What needs to be done — The expected output is the line holding "(344, 763) = (78, 397): beige" plus every line after it through the end of the listing, copied exactly.

Data records —
----

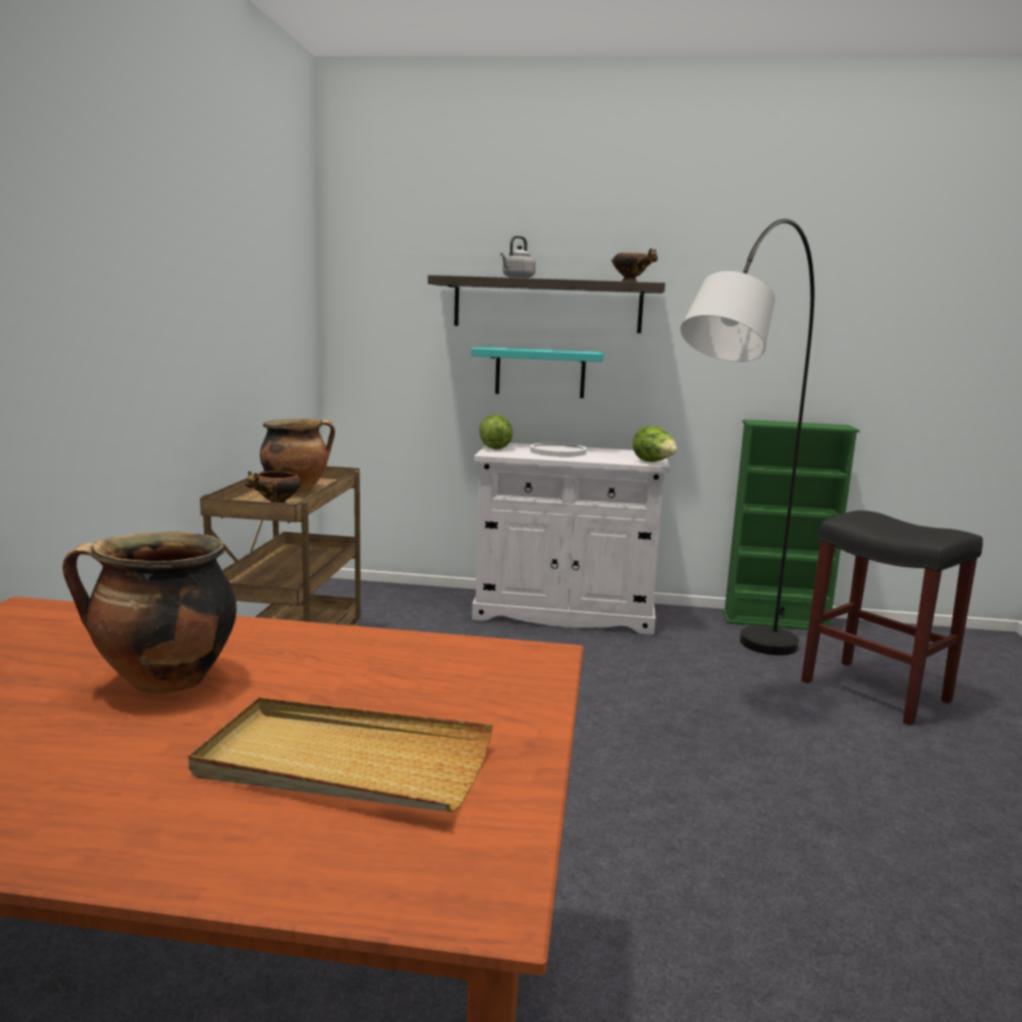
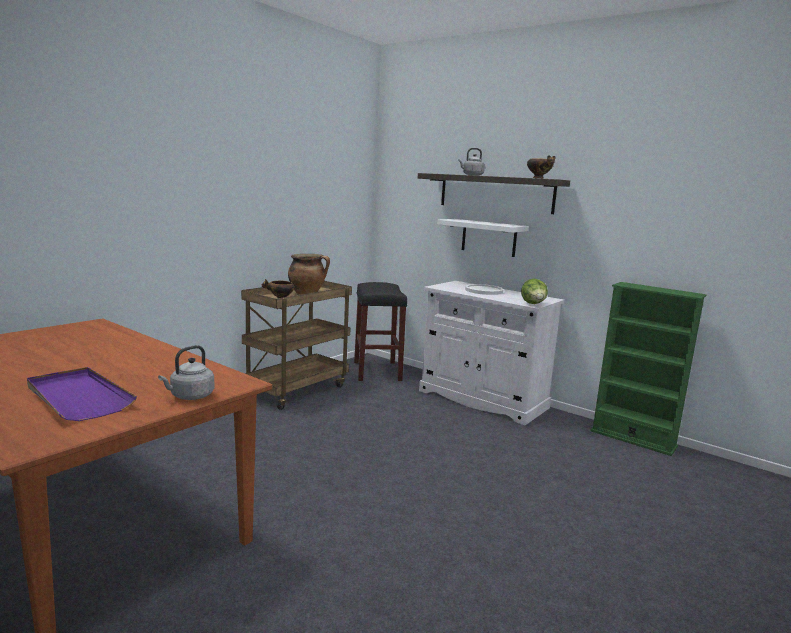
camera: 30 degrees right, 0 degrees up
(163, 682) = (83, 357): cooking pot -> none
(344, 763) = (78, 397): beige tray -> purple tray
(495, 448) = (448, 284): lettuce -> none
(524, 700) = (190, 396): none -> grey kettle
(540, 372) = (489, 237): turquoise shelf -> white shelf
(729, 679) = (539, 463): grey floor lamp -> none
(877, 691) = (647, 501): black stool -> black stool (377, 371)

----

Answer space —
(344, 763) = (78, 397): beige tray -> purple tray
(495, 448) = (448, 284): lettuce -> none
(524, 700) = (190, 396): none -> grey kettle
(540, 372) = (489, 237): turquoise shelf -> white shelf
(729, 679) = (539, 463): grey floor lamp -> none
(877, 691) = (647, 501): black stool -> black stool (377, 371)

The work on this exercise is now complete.